Industri keramik nasional sedang menghadapi berbagai tantangan termasuk persaingan dengan produk impor dari China. Tersiar kabar pemerintah berencana menerapkan bea masuk anti dumping (BMAD) 199% untuk produk impor keramik asal Negeri Tirai Bambu tersebut.
Rencana penerapan bea masuk atas produk keramik China awalnya muncul atas rekomendasi Komite Antidumping Indonesia (KADI) yang menerima keluhan dan masukan dari pelaku industri keramik. Sesuai rekomendasi Komite Antidumping Indonesia, bea masuk akan dikenakan selama lima tahun dengan besaran tarif bea masuk antara 100,12 dan 199,88 persen.
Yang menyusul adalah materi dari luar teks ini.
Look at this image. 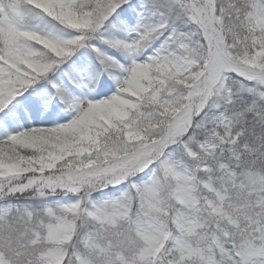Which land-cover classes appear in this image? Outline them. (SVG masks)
<instances>
[{
    "label": "snow or ice",
    "instance_id": "snow-or-ice-1",
    "mask_svg": "<svg viewBox=\"0 0 264 264\" xmlns=\"http://www.w3.org/2000/svg\"><path fill=\"white\" fill-rule=\"evenodd\" d=\"M0 264H264V0H0Z\"/></svg>",
    "mask_w": 264,
    "mask_h": 264
}]
</instances>
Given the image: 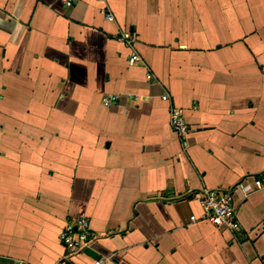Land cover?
<instances>
[{"label":"crops","instance_id":"obj_1","mask_svg":"<svg viewBox=\"0 0 264 264\" xmlns=\"http://www.w3.org/2000/svg\"><path fill=\"white\" fill-rule=\"evenodd\" d=\"M78 218L72 264H264V0H0V264H60Z\"/></svg>","mask_w":264,"mask_h":264},{"label":"built area","instance_id":"obj_2","mask_svg":"<svg viewBox=\"0 0 264 264\" xmlns=\"http://www.w3.org/2000/svg\"><path fill=\"white\" fill-rule=\"evenodd\" d=\"M67 6H71L73 0H64ZM111 20V16H108ZM140 57L133 54L129 63L134 65L138 63ZM151 78L150 75L147 77ZM169 96H162L164 102L169 101ZM117 101L116 96L104 97L105 106H111ZM170 125L180 138H186L189 133L181 109L172 105L169 108ZM200 205L204 208V214L201 218L192 216L191 220H208L215 226H228L236 228L238 226L237 212L234 207L231 193H226L216 189H204L198 197ZM61 240L65 248V256L60 264H72L71 259L80 252L90 248L96 240V235L91 231L90 221L86 218H78L69 223L63 230ZM94 264H103L102 260L95 261Z\"/></svg>","mask_w":264,"mask_h":264}]
</instances>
Wacana tersebut memicu pro dan kontra. Penerapan bea masuk ini diharapkan dapat membantu industri keramik nasional dalam menghadapi serbuan impor China, namun di sisi lain kebijakan tersebut bisa menaikkan harga jual yang ditanggung konsumen.
Baca Juga: Rhenald Kasali Komentari Kebijakan Tarif Anti-dumping
Lantas, akankah kebijakan ini efektif dalam menekan serbuan impor dari China? Atau justru sebaliknya?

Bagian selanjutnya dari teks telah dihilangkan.